You can try a similar experiment to the one you proposed in a car with an automatic transmission. Stand firmly on the brake (with the parking brake engaged and nothing in front of the car, for safety), put the car in drive, and give it some gas with your other foot. You can easily get the engine to more than twice the idle speed without the wheels turning at all! (Don't do this for extended periods. It makes the torque converter get hot.)
But Toyota's software did cause acceleration even without pushing the accelerator, and even while pressing the brake. They were legally proven to be at fault for that.
You can speculate all you want if I was being an idiot and mis-remembering what I personally did, but these facts still stand regardless of my personal experience:
1) Toyota was legally at fault for software caused unintended acceleration in the USA
2) Toyota Thailand never issued a recall for similar makes/years
Now maybe the software of cars sold in Thailand is totally different from the software of cars sold in the USA, but the cynic in me thinks it's just that Thailand's lack of consumer protections, plus Toyota's indifference, is the real reason no action was taken.
But, if you own a reasonably modern vehicle, try it :)
Having performed some cursory 'research' I found that in the USA in 2018, according to https://www.best-selling-cars.com/brands/2018-full-year-usa-...
All Lexus vehicles combined sold 92,660 units versus the 4Runner model which sold 139,694 units.
A difference of 47,000 units, or roughly, the 2018 US sales for the Lexus ES
The reputation existed before the show, that's where they got the idea.
They also don’t change it very often.
The first Lexus car ever was unveiled in the 1989 Detroit Auto Show, Toyota's first non-Japanese Lexus plant was in North America. In fact, Toyota stopped selling top-of-the-line cars after Lexus launched, they discontinued the Cressida and stretched the Camry into the Avalon just to have a full-sized Toyota in America.
Toyota didn't even sell Lexus cars in Japan until ~2006, the American Lexus vehicles were badged as Toyotas (e.g The LS400/LS430 was the 'Celsior'). Additionally, Japanese luxury tastes are different than American tastes - the Japanese Toyota Celsiors were available with a premium cloth interior and without sunroofs (which came standard on many American Lexus cars).
Now, Lexus may sell more in the Middle East than North America (by revenue if not units) but America was 100% the target market.
(On the other hand my 2017 Subaru Forester does not do the same; thankfully it has less of a tendency to roll backwards when releasing the brake on a steep hill.)

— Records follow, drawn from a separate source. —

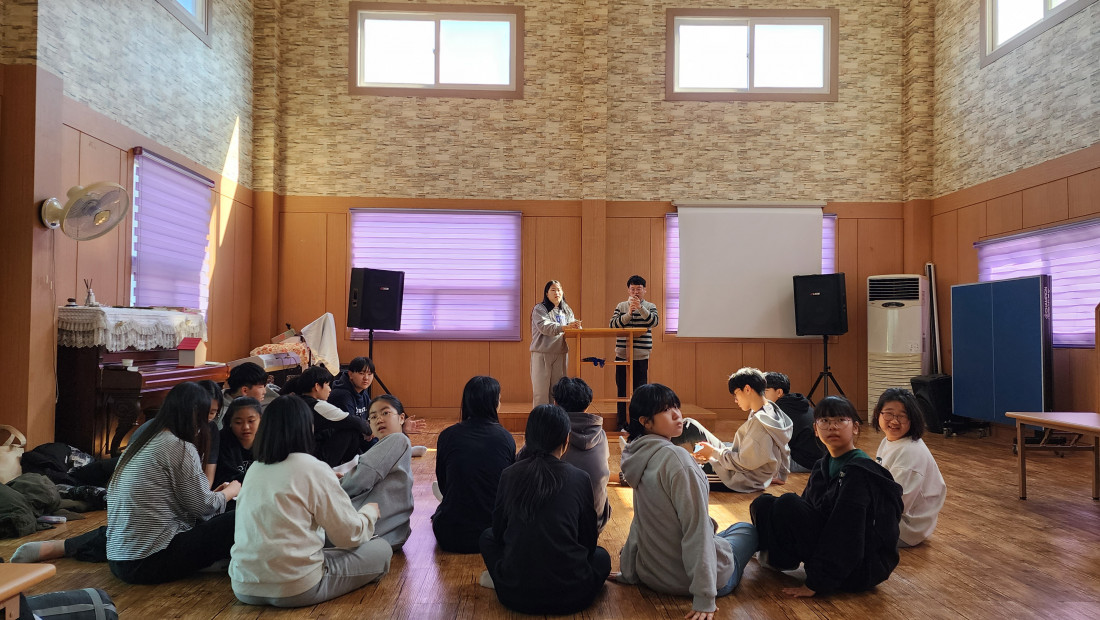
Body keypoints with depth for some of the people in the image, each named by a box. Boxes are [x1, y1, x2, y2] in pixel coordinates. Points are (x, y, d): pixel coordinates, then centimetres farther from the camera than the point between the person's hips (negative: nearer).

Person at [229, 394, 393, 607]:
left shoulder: (254, 469, 7)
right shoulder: (314, 469, -11)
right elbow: (350, 534, -7)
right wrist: (370, 511, 15)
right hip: (296, 590, -6)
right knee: (382, 549, 5)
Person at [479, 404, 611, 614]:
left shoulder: (509, 475, 0)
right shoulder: (580, 479, -4)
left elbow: (498, 532, 12)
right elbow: (589, 541, 6)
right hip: (570, 597, -1)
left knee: (487, 537, 30)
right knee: (602, 555, 31)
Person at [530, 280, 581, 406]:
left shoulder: (566, 310, 16)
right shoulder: (540, 309, -3)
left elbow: (571, 327, 7)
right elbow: (544, 327, -19)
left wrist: (576, 326, -18)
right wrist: (564, 327, -32)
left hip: (561, 353, 5)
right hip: (542, 353, -5)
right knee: (541, 391, -5)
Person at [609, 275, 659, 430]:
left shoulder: (650, 306, 6)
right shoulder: (621, 306, 9)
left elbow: (654, 322, -12)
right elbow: (613, 324, -3)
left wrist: (640, 307, -23)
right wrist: (629, 314, -16)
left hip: (641, 356, -2)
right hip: (622, 354, 2)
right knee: (622, 389, 7)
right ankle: (621, 423, 15)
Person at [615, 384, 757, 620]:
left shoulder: (641, 457, 0)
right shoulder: (676, 458, -26)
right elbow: (696, 527, -26)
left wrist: (628, 572, 15)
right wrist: (704, 597, -25)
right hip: (686, 578, -8)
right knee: (747, 529, 23)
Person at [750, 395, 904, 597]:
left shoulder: (858, 472, -20)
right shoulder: (822, 467, 7)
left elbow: (844, 535, -24)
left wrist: (815, 583, -23)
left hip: (863, 569, -8)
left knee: (787, 505, -23)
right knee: (762, 504, -2)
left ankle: (780, 559, 1)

But that doesn't apply when the car is already in gear and in motion. In both an auto and a manual, if you're applying enough brake to prevent the car from accelerating, the engine will never be "revving" to fight your braking. It will only increase speed if your drivetrain speed increases.
I didn't explicitly state it in the above post because I don't want to crap on the parent too much, but the if he was hitting a pedal and the engine was "revving"... he was probably hitting the gas and accelerating.

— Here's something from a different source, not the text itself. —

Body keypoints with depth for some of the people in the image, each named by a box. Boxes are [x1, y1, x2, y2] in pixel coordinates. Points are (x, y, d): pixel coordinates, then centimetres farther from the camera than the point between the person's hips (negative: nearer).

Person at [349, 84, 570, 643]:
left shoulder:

...Or the car was actuating the throttle as if he was hitting the gas, a.k.a. unintended acceleration.
I see a lot of people like you in this thread and elsewhere dismissing unintended acceleration experiences.
Before you continue to do so, I would urge you to read the NASA report on the Toyota unintended acceleration case and related documents (https://www.nhtsa.gov/staticfiles/nvs/pdf/NASA-UA_report.pdf, https://users.ece.cmu.edu/~koopman/pubs/koopman14_toyota_ua_..., and the link in the top level comment, https://www.edn.com/design/automotive/4423428/Toyota-s-kille...). It lays out a damning indictment of Toyota's ECU hardware and firmware development culture, that flies directly counter to the happy picture promoted by the "Toyota Way" PR. Toyota never acknowledged the mistakes they made - instead they quietly sacked the head of that division and then most of the staff, and rebuilt it from the ground up. Today's Toyota ECUs appear to be designed quite differently.